Голос у него был мягкий, ласковый, старческий. Мерцалов молчал, не оборачиваясь.

– А я вот ребятишкам знакомым подарочки купил, – продолжал незнакомец (в руках у него было несколько свертков). – Да вот по дороге не утерпел, сделал круг, чтобы садом пройти: очень уж здесь хорошо.

Мерцалов вообще был кротким и застенчивым человеком, но при последних словах незнакомца его охватил вдруг прилив отчаянной злобы. Он резким движением повернулся в сторону старика и закричал, нелепо размахивая руками и задыхаясь:

– Подарочки!.. Подарочки!.. Знакомым ребятишкам подарочки!.. А я… а у меня, милостивый государь, в настоящую минуту мои ребятишки с голоду дома подыхают… Подарочки!.. А у жены молоко пропало, и грудной ребенок целый день не ел… Подарочки!..

Мерцалов ожидал, что после этих беспорядочных, озлобленных криков старик поднимется и уйдет, но он ошибся. Старик приблизил к нему свое умное, серьезное лицо с седыми баками и сказал дружелюбно, но серьезным тоном:

– Подождите… не волнуйтесь! Расскажите мне все по порядку и как можно короче. Может быть, вместе мы придумаем что-нибудь для вас.

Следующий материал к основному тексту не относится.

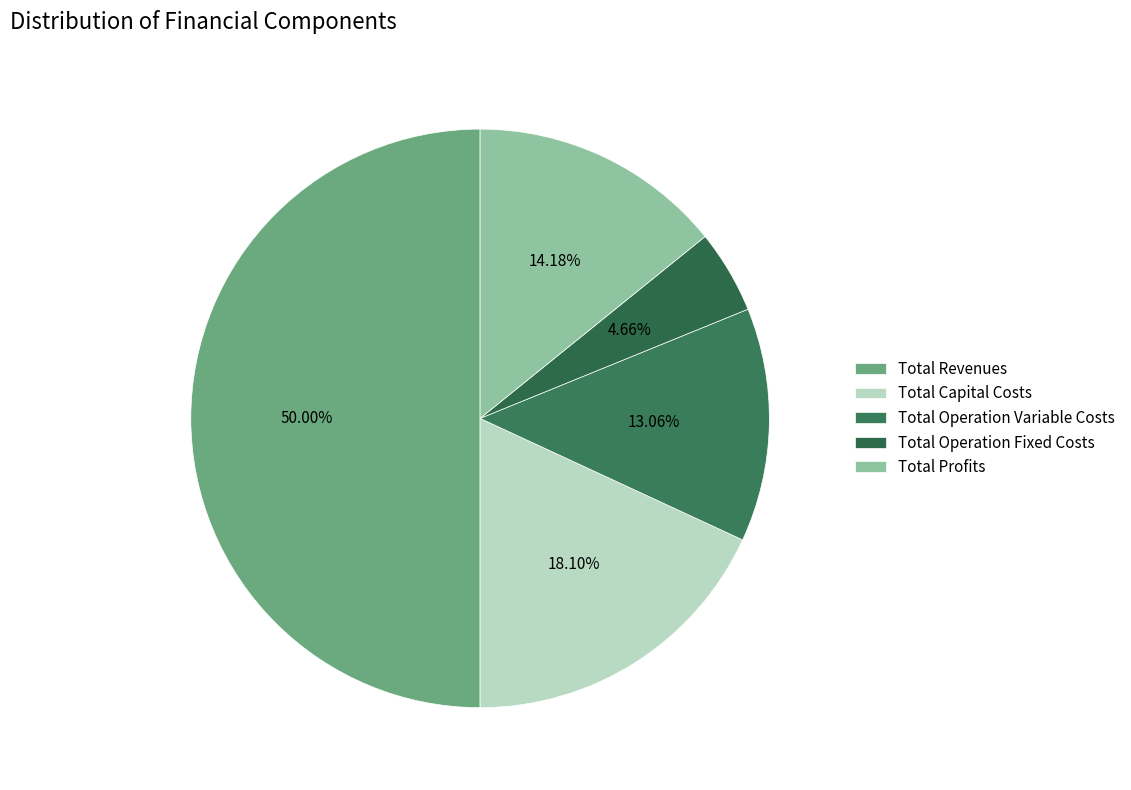

To the nearest percent, what is the difference between the largest and smallest slice percentages?

45%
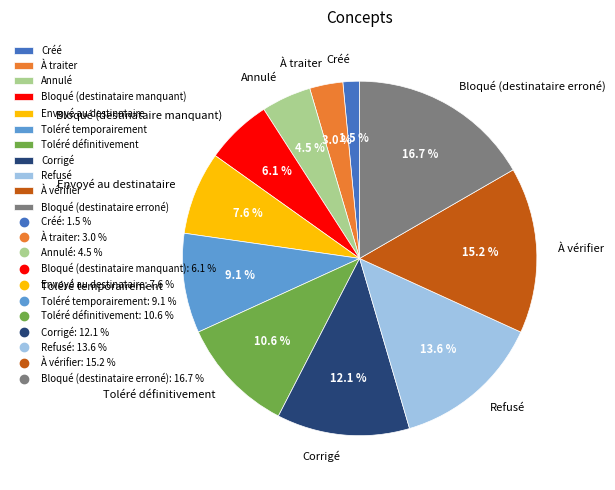

How many slices are in this pie chart?

11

В необыкновенном лице незнакомца было что-то до того спокойное и внушающее доверие, что Мерцалов тотчас же без малейшей утайки, но страшно волнуясь и спеша, передал свою историю. Он рассказал о своей болезни, о потере места, о смерти ребенка, обо всех своих несчастиях, вплоть до нынешнего дня. Незнакомец слушал, не перебивая его ни словом, и только все пытливее и пристальнее заглядывал в его глаза, точно желая проникнуть в самую глубь этой наболевшей, возмущенной души. Вдруг он быстрым, совсем юношеским движением вскочил со своего места и схватил Мерцалова за руку. Мерцалов невольно тоже встал.

– Едемте! – сказал незнакомец, увлекая за руку Мерцалова. – Едемте скорее!.. Счастье ваше, что вы встретились с врачом. Я, конечно, ни за что не могу ручаться, но… поедемте!

Минут через десять Мерцалов и доктор уже входили в подвал. Елизавета Ивановна лежала на постели рядом со своей больной дочерью, зарывшись лицом в грязные, замаслившиеся подушки. Мальчишки хлебали борщ, сидя на тех же местах. Испуганные долгим отсутствием отца и неподвижностью матери, они плакали, размазывая слезы по лицу грязными кулаками и обильно проливая их в закопченный чугунок. Войдя в комнату, доктор скинул с себя пальто и, оставшись в старомодном, довольно поношенном сюртуке, подошел к Елизавете Ивановне. Она даже не подняла головы при его приближении.